Task statement: Quote the following records word for word, leaving out the pictures.

== Segment start ==

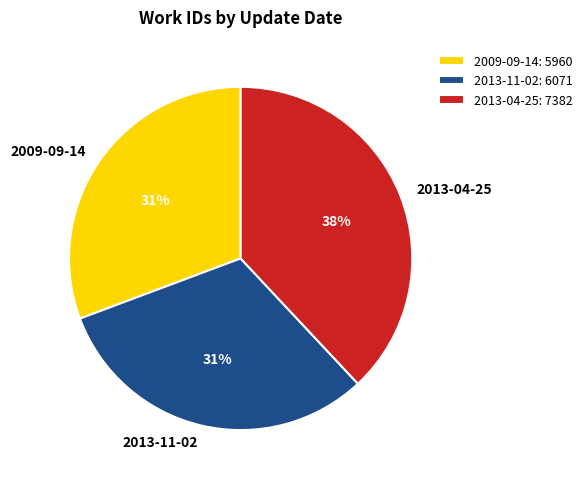

To the nearest percent, what is the difference between the largest and smallest slice percentages?

7%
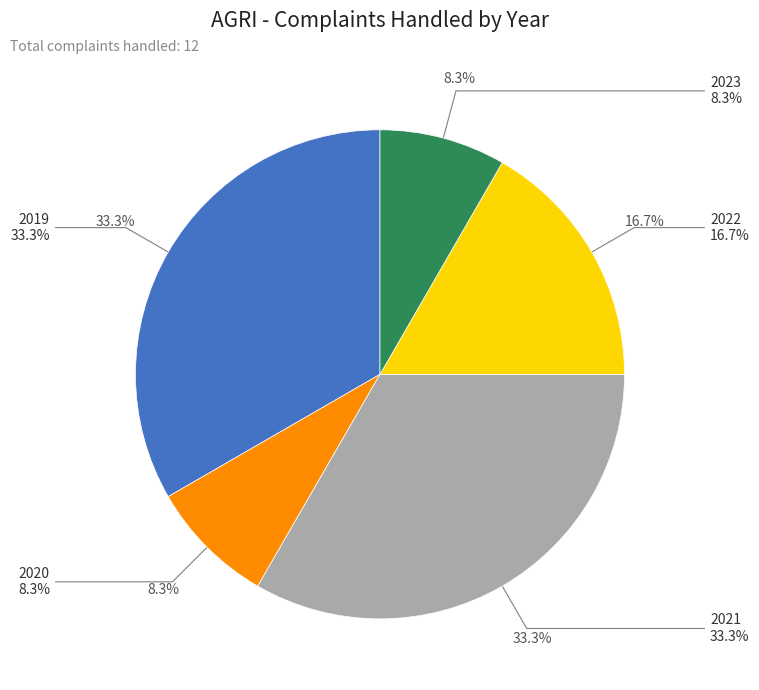

To the nearest percent, what is the difference between the largest and smallest slice percentages?

25%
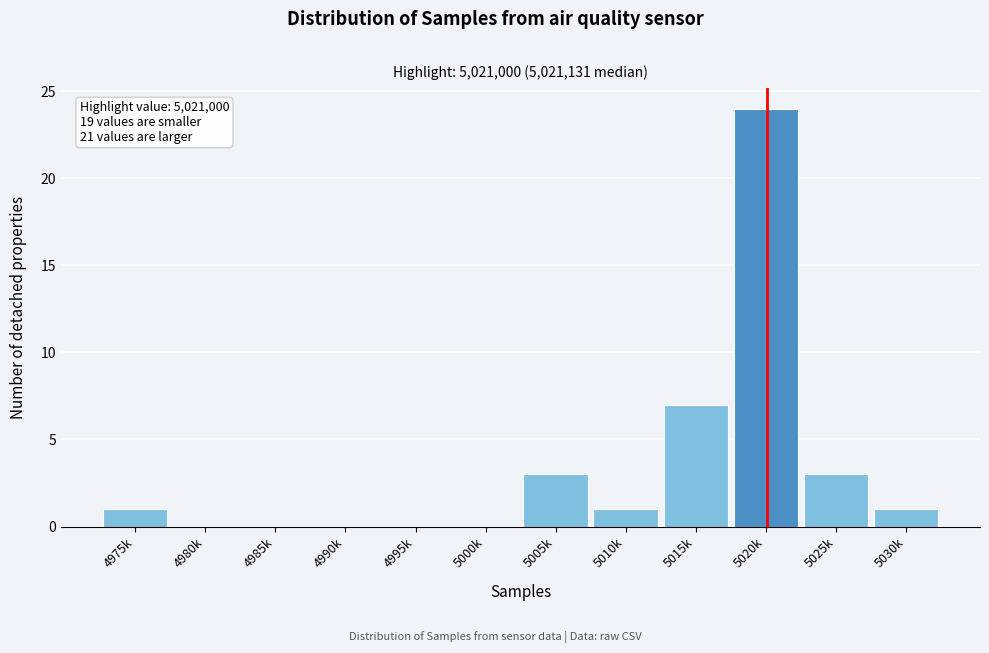

Reading left to right, extract all data points from this chart.

4975k=1	4980k=0	4985k=0	4990k=0	4995k=0	5000k=0	5005k=3	5010k=1	5015k=7	5020k=24	5025k=3	5030k=1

== Segment end ==

Exercise result:
To the nearest percent, what is the difference between the largest and smallest slice percentages?

7%

To the nearest percent, what is the difference between the largest and smallest slice percentages?

25%

Reading left to right, extract all data points from this chart.

4975k=1	4980k=0	4985k=0	4990k=0	4995k=0	5000k=0	5005k=3	5010k=1	5015k=7	5020k=24	5025k=3	5030k=1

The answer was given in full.